Autosuperacademy.com – Tragedi maut yang berkaitan dengan truk dan masalah rem acapkali terjadi di Indonesia. Maka dari itu sudah sewajarnya pemerintah, dalam hal ini Kemenhub, wajib lebih tegas dan ketat mengenai aturan operasional truk.
Darmaningtyas, ketua INSTRAN (Institut Studi Transportasi) menjelaskan urgensi pemilik truk untuk memperhatikan kondisi sarananya,
“Bahwa sarana yang dioperasikan itu laik jalan alias berkeselamatan. Uji KIR wajib dilakukan setiap enam bulan sekali. Bila lolos uji KIR tapi saat kecelakaan ada sarana komponen yang tidak beres, maka yang mengeluarkan surat lolos uji KIR juga perlu dikenai sanksi,” ucap pria yang biasa dipanggil Tyas itu.
Tyas juga menekankan pentingnya pendidikan khusus sopir dan tarif angkut yang perlu diintervensi pemerintah.
“Pengemudi truk tidak boleh seperti selama ini, mereka menjadi pengemudi truk lewat magang sebagai kernet, tapi harus melalui pendidikan khusus. Konsekuensinya Kementerian Perhubungan melalui BPSDM Perhubungan perlu melakukan Diklat untuk pengemudi… besaran tarif angkut barang (juga) tidak dapat dilepaskan ke pasar bebas begitu saja, ada intervensi dari pemerintah untuk pengendalian keselamatan” tutur Tyas.

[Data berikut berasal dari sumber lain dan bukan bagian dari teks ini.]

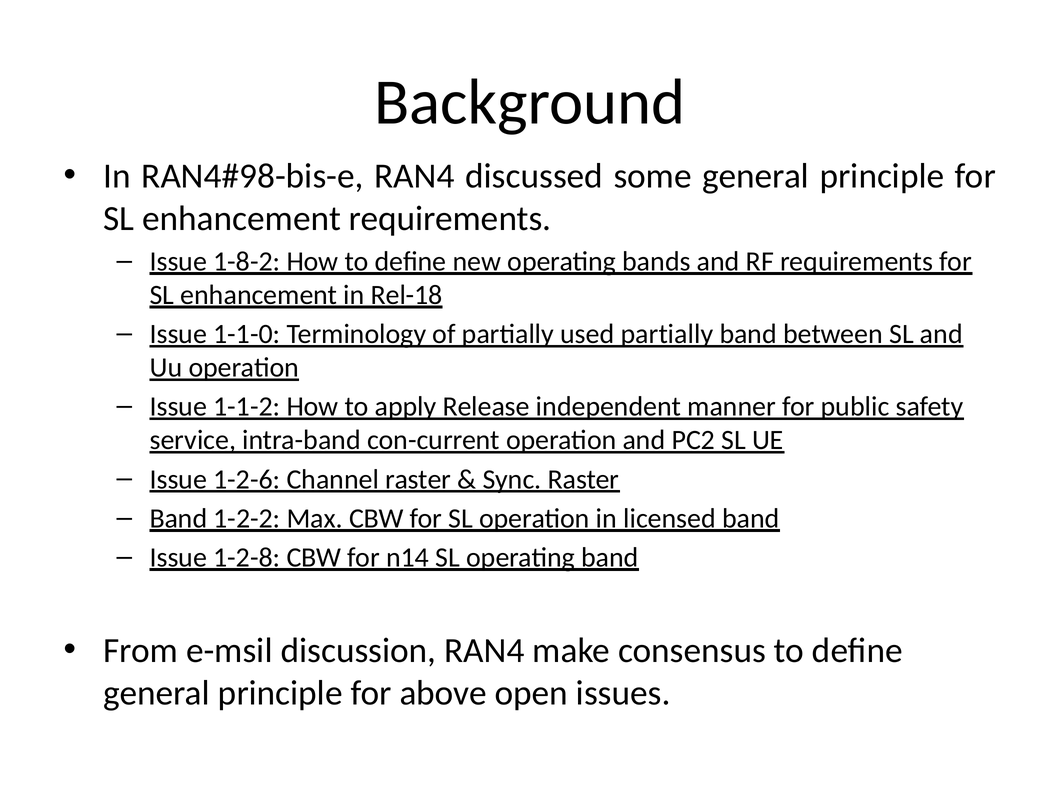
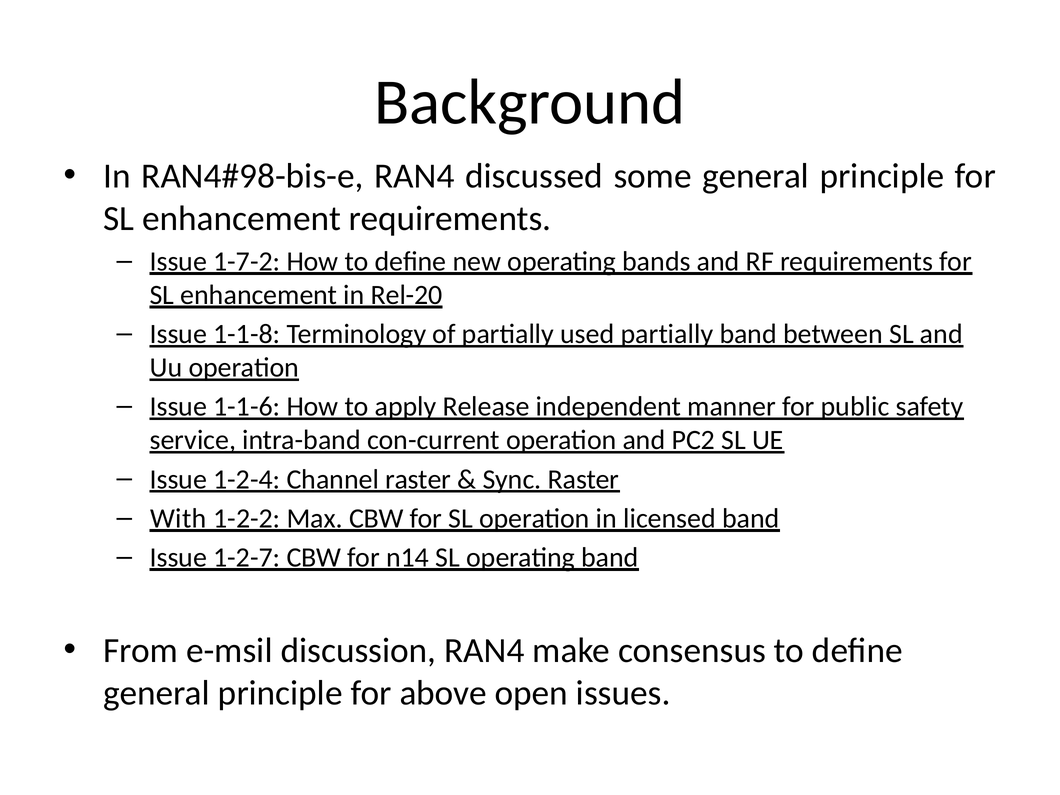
1-8-2: 1-8-2 -> 1-7-2
Rel-18: Rel-18 -> Rel-20
1-1-0: 1-1-0 -> 1-1-8
1-1-2: 1-1-2 -> 1-1-6
1-2-6: 1-2-6 -> 1-2-4
Band at (178, 518): Band -> With
1-2-8: 1-2-8 -> 1-2-7
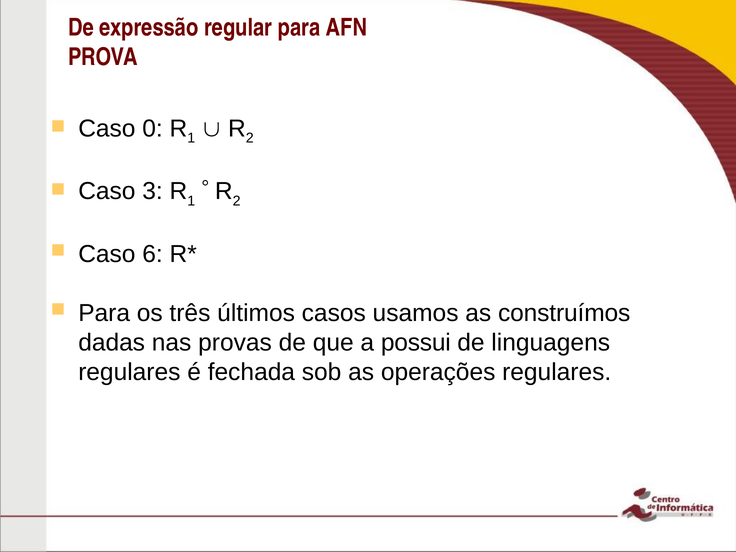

Lalu, melengkapi pendapat pakar transportasi, perlu tambahan keterangan dari Senior Investigator Komite Nasional Keselamatan Transportasi (KNKT) Ahmad Wildan, yang ternyata cukup mengejutkan. Adanya indikasi sopir truk tidak pernah diajarkan mengenai sistem pengereman.
“Di ujian SIM B1 dan B2 baik teori dan praktek materi ini tidak ada. Kemudian di SKKNI (Standar Kompetensi Kerja Nasional Indonesia (SKKNI) pengemudi bus dan truk juga tidak ada, sehingga semua pelatihan mengemudi bus dan truk tidak pernah diajarkan hal ini,” ucap Wildan.